- **Exercise material**
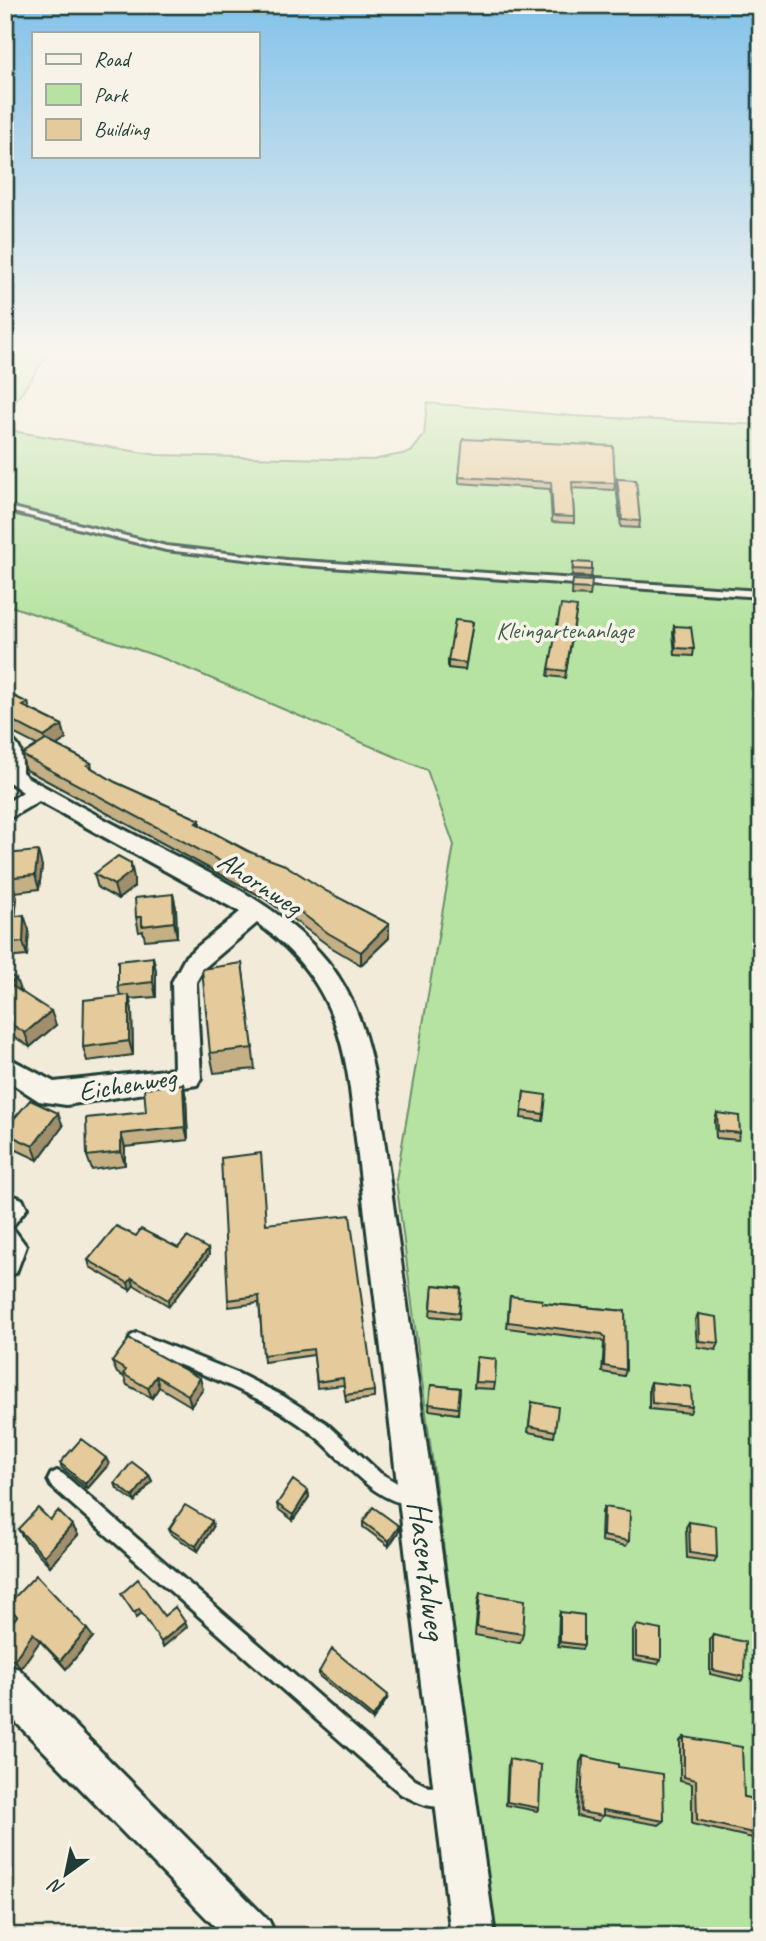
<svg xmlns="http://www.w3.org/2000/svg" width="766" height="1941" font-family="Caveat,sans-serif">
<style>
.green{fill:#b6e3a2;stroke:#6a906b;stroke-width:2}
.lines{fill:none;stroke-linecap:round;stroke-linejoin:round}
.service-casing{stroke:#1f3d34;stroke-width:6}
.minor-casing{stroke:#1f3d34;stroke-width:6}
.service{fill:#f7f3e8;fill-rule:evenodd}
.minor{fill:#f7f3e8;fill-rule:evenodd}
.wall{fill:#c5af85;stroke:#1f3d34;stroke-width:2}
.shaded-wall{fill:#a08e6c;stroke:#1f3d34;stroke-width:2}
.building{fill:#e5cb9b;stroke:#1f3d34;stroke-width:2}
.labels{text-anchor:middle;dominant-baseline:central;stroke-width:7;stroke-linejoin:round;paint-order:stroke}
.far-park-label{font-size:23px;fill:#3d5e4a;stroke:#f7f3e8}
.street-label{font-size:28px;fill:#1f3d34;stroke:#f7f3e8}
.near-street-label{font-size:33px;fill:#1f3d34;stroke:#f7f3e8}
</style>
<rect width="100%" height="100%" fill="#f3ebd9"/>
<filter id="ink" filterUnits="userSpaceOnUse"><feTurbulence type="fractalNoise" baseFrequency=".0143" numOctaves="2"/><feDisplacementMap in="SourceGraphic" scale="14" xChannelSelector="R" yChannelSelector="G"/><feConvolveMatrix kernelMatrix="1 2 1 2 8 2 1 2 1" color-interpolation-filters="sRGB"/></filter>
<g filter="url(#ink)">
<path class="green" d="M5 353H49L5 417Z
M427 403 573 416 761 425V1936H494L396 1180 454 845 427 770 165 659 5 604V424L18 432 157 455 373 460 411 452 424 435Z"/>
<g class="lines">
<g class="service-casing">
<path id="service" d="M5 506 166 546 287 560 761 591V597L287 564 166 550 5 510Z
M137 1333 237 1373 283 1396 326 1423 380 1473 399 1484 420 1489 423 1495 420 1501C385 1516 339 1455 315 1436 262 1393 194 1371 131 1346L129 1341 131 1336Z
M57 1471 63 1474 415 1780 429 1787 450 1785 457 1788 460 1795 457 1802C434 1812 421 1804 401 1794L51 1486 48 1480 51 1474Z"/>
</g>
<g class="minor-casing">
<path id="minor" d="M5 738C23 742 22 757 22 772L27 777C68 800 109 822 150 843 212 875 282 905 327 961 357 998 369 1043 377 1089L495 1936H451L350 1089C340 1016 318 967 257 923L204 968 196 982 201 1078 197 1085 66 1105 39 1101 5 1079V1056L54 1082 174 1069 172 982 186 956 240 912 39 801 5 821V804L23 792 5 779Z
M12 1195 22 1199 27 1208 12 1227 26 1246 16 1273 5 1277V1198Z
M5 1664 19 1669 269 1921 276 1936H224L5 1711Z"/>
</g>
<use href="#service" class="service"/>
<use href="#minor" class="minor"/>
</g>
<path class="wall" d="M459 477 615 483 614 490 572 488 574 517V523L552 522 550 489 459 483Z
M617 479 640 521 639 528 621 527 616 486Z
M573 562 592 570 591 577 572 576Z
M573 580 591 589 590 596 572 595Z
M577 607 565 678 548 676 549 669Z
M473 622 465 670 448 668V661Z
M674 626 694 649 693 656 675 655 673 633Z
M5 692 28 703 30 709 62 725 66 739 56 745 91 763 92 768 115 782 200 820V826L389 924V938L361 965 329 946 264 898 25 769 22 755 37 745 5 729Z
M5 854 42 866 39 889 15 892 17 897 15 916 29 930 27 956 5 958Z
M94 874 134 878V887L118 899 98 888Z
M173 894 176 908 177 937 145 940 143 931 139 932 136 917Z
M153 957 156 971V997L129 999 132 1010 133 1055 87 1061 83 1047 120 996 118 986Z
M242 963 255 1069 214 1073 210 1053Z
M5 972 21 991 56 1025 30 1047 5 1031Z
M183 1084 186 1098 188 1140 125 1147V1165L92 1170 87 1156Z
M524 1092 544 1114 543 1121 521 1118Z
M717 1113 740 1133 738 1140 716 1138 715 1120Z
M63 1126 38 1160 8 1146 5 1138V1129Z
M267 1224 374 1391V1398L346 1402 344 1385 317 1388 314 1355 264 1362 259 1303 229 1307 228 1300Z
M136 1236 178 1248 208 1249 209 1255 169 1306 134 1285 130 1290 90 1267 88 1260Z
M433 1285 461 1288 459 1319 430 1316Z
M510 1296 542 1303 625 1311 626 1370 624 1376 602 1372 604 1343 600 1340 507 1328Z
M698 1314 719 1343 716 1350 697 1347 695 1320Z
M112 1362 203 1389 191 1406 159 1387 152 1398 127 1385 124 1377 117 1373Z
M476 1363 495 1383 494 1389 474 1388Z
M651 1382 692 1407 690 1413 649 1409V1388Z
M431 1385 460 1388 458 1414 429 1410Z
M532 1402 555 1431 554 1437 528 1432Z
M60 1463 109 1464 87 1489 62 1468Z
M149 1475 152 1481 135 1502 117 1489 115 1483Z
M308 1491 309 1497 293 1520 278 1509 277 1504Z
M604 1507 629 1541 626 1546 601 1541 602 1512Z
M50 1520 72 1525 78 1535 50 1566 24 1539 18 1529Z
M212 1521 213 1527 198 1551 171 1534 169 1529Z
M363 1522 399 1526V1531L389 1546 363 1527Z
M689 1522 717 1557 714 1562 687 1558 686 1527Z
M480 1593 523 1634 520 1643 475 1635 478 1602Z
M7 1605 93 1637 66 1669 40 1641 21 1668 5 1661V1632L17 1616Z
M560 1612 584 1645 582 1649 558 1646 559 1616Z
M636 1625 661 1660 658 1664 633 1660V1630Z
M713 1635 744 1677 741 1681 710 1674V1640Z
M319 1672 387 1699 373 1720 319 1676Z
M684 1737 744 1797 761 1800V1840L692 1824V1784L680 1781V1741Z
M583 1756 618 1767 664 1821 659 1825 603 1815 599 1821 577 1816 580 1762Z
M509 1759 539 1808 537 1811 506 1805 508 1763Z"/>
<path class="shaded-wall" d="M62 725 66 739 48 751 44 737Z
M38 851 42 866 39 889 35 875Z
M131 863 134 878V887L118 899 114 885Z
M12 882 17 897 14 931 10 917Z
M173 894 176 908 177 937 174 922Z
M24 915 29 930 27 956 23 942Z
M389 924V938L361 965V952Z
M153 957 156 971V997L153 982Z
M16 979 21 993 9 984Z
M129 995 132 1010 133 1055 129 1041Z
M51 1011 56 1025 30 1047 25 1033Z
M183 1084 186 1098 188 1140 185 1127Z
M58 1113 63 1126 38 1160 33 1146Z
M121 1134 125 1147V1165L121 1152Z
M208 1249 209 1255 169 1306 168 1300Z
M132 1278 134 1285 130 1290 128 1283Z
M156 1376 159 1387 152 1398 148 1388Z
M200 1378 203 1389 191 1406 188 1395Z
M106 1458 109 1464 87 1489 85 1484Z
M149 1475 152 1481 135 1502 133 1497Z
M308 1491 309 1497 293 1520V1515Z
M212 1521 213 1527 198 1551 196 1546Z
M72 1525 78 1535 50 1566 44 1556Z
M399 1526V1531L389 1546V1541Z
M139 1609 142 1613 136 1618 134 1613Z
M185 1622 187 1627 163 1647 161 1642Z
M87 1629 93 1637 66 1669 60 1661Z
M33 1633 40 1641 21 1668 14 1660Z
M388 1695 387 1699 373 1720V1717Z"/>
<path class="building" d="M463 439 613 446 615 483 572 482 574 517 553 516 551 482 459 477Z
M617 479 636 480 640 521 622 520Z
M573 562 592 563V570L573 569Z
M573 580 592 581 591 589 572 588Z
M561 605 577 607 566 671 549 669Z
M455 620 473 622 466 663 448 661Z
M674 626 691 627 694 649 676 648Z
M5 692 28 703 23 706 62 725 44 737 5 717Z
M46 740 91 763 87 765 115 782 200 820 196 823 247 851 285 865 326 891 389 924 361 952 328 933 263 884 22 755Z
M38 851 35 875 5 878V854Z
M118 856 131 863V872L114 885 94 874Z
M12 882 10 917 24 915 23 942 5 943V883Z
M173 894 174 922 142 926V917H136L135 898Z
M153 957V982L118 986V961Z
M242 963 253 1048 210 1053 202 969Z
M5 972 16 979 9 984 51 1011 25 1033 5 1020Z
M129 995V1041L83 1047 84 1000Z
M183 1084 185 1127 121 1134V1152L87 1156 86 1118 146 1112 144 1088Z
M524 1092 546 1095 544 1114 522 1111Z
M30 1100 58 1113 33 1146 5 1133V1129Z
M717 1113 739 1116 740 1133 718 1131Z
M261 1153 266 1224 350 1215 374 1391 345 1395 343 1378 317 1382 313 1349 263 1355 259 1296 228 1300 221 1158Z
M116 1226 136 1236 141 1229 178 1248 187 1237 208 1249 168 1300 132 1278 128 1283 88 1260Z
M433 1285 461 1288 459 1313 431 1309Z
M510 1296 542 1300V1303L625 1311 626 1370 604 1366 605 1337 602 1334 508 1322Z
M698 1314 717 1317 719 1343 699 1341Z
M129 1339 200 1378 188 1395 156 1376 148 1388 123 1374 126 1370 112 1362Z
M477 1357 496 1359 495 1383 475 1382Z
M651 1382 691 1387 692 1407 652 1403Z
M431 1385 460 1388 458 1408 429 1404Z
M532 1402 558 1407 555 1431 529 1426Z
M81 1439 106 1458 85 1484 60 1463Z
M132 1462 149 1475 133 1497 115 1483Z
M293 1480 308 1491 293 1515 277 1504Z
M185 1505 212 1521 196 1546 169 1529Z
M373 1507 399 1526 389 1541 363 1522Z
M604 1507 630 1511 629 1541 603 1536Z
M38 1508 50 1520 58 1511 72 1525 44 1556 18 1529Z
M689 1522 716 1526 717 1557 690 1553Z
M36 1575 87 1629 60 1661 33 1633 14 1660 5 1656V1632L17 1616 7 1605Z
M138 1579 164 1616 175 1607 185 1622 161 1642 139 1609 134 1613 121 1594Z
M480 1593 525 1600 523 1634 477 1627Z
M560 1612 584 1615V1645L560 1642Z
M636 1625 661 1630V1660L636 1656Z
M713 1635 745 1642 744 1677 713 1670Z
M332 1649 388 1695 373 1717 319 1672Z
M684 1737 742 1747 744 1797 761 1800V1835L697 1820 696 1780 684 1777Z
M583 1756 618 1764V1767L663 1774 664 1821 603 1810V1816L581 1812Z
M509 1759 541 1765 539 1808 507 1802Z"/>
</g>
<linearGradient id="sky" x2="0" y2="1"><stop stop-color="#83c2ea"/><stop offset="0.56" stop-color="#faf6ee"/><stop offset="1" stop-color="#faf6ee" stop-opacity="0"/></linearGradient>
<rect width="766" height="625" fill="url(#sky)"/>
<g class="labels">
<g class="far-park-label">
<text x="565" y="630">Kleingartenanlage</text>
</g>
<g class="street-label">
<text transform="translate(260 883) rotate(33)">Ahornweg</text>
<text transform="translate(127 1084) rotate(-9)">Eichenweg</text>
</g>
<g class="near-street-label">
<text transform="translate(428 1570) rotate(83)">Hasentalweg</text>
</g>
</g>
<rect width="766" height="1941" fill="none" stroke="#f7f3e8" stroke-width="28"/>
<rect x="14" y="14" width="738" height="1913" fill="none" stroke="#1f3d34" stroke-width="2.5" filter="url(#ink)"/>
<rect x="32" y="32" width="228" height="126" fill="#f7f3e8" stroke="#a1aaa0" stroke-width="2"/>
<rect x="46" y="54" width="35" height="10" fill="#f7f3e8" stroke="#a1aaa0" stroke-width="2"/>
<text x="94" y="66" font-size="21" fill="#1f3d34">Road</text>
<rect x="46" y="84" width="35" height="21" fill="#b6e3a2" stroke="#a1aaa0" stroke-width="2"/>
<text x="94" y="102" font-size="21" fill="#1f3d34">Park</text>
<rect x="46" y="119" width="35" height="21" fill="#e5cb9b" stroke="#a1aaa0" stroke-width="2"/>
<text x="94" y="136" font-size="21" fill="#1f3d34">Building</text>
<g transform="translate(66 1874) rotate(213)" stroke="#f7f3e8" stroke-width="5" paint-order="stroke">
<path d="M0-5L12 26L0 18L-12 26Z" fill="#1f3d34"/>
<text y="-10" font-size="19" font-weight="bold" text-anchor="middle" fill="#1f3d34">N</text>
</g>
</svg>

- **Assignment**
Take the line above containing "M477 1357 496 1359 495 1383 475 1382Z", the line containing "M293 1480 308 1491 293 1515 277 1504Z", and all lines in between, and copy them exactly without anything else.

- **Your response**
M477 1357 496 1359 495 1383 475 1382Z
M651 1382 691 1387 692 1407 652 1403Z
M431 1385 460 1388 458 1408 429 1404Z
M532 1402 558 1407 555 1431 529 1426Z
M81 1439 106 1458 85 1484 60 1463Z
M132 1462 149 1475 133 1497 115 1483Z
M293 1480 308 1491 293 1515 277 1504Z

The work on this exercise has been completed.